The show gave students rare exposure, said runway show director Lauren Caddick, a junior art and design major.

“They really do get their name out there as an emerging designer in front of industry professionals who attend the show,” she said. “It’s an experience to see what it’s actually like in the real world to design for a large-scale event.”

The theme for Art2Wear 2013 was Hypernatural. Designers focused on amplifying and manipulating elements of nature in conceiving their collections. The results included collections based on celestial objects, camouflage and concealment, fractals and naturally occurring patterns, and materials found in dumpsters.

“It’s the idea of taking something that’s found in nature … and augmenting some part of it to make some big extravagant idea,” said Caddick, who is a Park Scholar.

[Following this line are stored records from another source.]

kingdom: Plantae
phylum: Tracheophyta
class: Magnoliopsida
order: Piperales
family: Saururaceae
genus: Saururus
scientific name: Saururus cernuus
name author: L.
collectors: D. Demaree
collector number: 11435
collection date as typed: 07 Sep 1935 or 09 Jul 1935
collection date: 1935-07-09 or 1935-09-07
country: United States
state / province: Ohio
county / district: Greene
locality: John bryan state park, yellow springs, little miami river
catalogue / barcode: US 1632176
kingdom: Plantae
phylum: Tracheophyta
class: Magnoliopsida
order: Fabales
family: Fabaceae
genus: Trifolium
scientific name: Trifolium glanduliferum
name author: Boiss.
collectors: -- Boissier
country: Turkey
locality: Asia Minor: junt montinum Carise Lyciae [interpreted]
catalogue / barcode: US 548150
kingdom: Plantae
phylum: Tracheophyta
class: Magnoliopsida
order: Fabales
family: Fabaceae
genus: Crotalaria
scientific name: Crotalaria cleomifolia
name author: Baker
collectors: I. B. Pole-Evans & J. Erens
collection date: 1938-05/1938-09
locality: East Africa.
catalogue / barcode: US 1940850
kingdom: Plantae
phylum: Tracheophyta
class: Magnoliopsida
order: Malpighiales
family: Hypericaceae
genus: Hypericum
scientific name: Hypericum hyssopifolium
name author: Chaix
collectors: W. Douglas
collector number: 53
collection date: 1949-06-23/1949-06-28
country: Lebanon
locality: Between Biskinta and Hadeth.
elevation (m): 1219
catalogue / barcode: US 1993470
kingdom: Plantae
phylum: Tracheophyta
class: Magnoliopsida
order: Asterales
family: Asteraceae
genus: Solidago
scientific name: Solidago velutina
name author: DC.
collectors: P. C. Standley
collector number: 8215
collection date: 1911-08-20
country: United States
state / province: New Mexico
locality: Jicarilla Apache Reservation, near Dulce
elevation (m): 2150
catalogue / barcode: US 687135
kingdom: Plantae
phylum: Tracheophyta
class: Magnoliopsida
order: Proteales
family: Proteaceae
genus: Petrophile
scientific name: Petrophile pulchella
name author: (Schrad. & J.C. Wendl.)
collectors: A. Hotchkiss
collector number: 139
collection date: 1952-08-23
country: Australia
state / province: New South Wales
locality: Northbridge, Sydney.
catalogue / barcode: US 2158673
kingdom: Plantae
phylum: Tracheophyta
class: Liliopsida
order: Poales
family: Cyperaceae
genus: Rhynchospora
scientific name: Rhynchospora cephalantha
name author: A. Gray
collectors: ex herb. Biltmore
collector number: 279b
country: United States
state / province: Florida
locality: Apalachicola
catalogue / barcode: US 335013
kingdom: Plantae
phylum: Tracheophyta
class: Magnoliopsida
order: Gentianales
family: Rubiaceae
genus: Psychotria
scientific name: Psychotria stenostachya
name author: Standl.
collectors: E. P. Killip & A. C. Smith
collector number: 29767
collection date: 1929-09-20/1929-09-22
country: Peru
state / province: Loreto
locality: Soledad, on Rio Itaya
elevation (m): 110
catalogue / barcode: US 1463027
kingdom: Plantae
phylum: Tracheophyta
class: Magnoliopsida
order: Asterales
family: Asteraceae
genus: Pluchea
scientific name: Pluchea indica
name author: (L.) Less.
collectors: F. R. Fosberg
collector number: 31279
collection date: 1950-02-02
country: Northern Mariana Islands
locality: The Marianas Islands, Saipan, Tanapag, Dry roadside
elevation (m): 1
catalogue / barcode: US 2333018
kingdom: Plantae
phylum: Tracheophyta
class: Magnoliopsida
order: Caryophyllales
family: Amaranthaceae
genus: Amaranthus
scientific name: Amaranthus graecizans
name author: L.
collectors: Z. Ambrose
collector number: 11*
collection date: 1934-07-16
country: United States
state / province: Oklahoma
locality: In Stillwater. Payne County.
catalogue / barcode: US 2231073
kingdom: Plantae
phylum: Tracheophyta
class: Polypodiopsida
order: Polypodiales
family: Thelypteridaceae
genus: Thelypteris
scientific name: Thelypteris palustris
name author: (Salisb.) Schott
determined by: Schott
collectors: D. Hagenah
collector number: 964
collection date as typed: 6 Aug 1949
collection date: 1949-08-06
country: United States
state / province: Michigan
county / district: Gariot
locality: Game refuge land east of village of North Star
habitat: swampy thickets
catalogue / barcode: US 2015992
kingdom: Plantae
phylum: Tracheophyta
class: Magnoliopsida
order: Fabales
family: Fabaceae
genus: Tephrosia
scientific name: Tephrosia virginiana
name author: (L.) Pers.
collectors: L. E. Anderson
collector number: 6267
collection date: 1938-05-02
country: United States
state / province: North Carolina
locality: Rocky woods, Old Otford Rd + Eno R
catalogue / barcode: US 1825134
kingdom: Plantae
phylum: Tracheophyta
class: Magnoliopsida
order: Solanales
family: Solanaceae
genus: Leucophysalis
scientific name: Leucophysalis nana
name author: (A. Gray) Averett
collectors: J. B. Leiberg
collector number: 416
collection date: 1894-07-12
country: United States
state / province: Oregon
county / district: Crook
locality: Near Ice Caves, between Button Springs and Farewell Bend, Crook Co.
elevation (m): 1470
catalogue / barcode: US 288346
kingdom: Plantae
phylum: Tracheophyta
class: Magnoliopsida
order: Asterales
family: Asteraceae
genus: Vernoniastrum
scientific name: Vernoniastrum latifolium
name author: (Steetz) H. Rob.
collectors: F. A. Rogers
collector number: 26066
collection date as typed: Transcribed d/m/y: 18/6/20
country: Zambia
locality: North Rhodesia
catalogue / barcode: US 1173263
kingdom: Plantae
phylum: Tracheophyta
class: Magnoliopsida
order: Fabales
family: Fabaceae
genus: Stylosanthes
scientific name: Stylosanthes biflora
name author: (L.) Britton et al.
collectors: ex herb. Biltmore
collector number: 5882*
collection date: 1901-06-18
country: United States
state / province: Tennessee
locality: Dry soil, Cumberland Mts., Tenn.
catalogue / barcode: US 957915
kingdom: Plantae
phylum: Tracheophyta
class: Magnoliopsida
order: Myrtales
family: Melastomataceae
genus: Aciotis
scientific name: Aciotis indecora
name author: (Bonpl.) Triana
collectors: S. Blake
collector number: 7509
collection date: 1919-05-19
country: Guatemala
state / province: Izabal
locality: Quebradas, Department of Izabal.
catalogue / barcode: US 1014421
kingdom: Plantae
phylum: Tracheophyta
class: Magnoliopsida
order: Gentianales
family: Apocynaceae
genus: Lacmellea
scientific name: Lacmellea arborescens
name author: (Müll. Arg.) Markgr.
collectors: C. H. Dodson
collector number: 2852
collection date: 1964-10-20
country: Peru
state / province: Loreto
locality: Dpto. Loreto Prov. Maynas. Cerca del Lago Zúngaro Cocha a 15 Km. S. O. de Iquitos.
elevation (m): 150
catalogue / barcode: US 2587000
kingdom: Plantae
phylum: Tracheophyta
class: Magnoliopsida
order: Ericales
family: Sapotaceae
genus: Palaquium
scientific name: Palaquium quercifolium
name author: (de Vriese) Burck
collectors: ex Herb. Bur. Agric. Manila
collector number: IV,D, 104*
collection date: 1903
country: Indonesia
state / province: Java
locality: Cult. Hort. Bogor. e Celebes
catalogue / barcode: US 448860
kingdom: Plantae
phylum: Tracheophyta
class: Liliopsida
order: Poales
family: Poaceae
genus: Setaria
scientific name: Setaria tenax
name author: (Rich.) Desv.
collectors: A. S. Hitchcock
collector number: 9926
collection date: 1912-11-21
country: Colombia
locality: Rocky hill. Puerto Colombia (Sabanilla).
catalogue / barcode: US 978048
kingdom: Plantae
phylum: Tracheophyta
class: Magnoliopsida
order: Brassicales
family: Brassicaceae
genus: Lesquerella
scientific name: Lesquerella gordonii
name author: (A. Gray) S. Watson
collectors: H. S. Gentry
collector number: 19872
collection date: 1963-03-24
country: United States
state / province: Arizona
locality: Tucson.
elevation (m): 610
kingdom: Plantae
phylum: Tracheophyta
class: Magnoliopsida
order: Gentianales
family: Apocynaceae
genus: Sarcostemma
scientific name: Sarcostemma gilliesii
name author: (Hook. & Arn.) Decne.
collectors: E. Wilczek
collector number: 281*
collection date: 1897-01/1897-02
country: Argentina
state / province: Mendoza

After four years in Reynolds Coliseum, Art2Wear returned to the Court of North Carolina this year. New faculty advisors Katherine Diuguid and Justin LeBlanc saw the move outdoors as a way of refreshing the event. The outdoor venue was only the most visible change for Art2Wear. Diuguid and LeBlanc took over as advisors this year after the retirement of longtime advisor Vita Plume in 2012.

“Both of us remember the excitement of it being outside and how utterly beautiful it was,” Diuguid said. She and LeBlanc, now assistant professors of art and design, both designed collections for Art2Wear as undergraduates.

Organizers also opened the event up a bit this year, welcoming students from other colleges to participate. Nick Szerszen, a senior studying business in the Poole College of Management, was the fundraising chair. A new fundraiser event preceded Art2Wear: Stomp The Heels, a January race where runners sprang down Hillsborough Street in high heels. Winners received tickets to the men’s home basketball game against UNC-Chapel Hill. Some of the race proceeds went to Arts for Life, a nonprofit organization that helps children with serious illness express themselves through art.

“It comes to a point when you realize you can be more than just a fashion show and more than just something exciting,” Caddick said. “You can actually do something that gives back.”